The Russian Lower House speaker wants to instigate an international investigation into the 1945 nuclear bombing of Hiroshima and Nagasaki by the US military – a possible crime against humanity with no statute of limitation.
“Next year [in 2015] we will have the 70th anniversary of the Nuremberg Trial and also the same anniversary of the first and only nuclear bombings of two civilian cities – Hiroshima and Nagasaki. It is not incidental that I mention these events together. I think we should discuss this topic together with lawyers and specialists in international law – for crimes against humanity have no statute of limitation,” Sergey Naryshkin told the presidium of the Russian History Society.
The Russian parliamentary chief recalled that the nuclear attacks on Hiroshima and Nagasaki were hardly justifiable from the pure military position, as the defeat of Japan was practically decided after the Soviet Army’s victories in Manchuria.

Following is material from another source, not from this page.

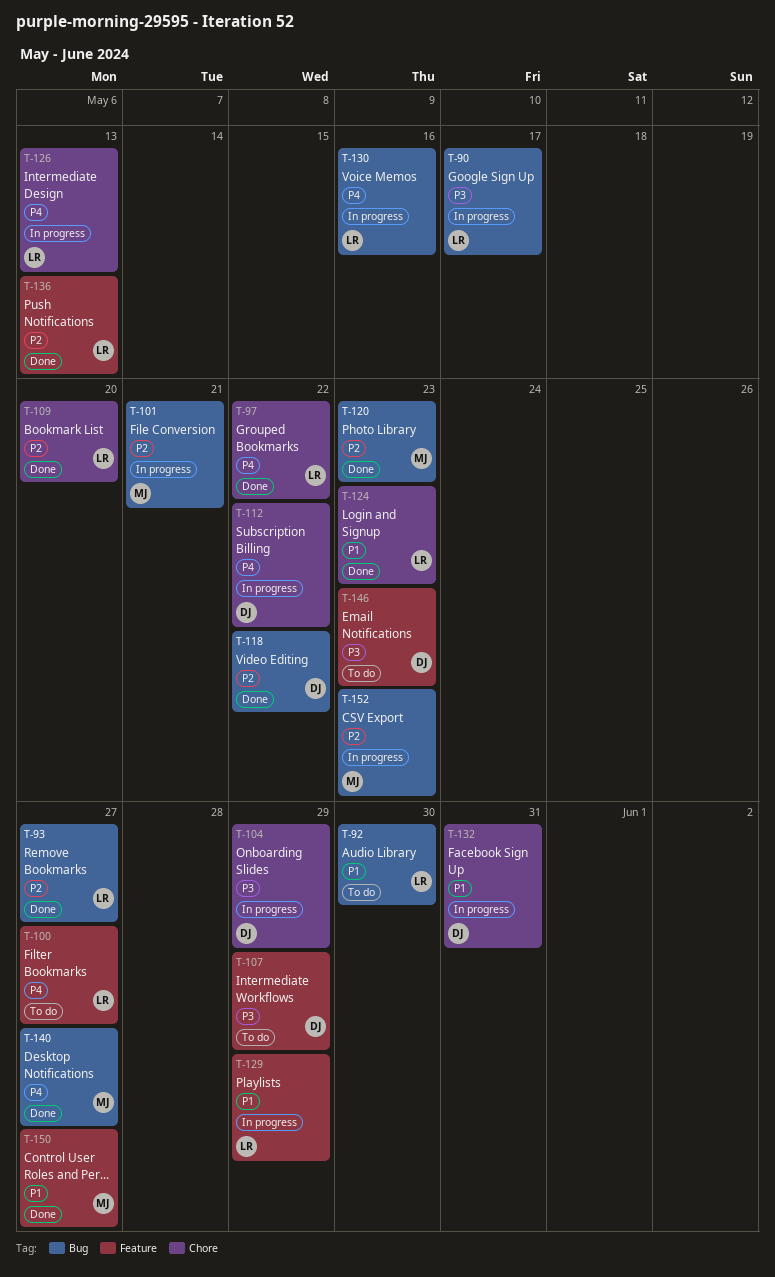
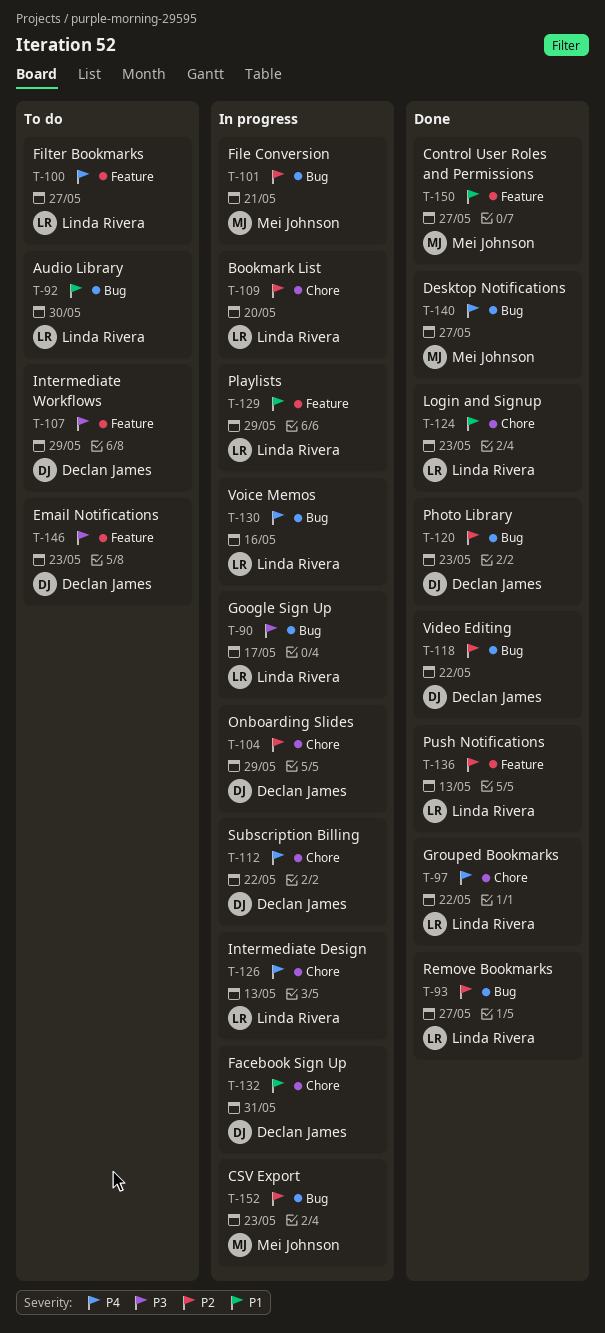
T-104, priority: P3 -> P2
T-109, status: Done -> In progress
T-120, owner: Mei Johnson -> Declan James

“The nuclear bombing of two peaceful cities was a pure act of intimidation resulting in the deaths of several thousand Japanese civilians. Let us get back to this issue within the next year,” Naryshkin said.
The nuclear bombings of Hiroshima and Nagasaki took place in early August, 1945, and resulted in the deaths of between 150,000 and 250,000 people, most of them civilians. The US authorities said the demonstration of force sped up Japan’s capitulation and prevented a land operation on the island that could have inflicted heavy casualties to the US military. At the same time, the two attacks, especially the Hiroshima bombing, have been repeatedly denounced by the international rights community as fundamentally immoral and violating the spirit of conventions that banned the use of weapons of mass destruction against the enemy’s civilian population.
Japanese officials and international rights activists raise the issue of the bombings to this day, noting that the radioactive fallout damaged Hiroshima and Nagasaki’s children, causing various illnesses in some, and costly medical checks and constant fears for the health of the rest.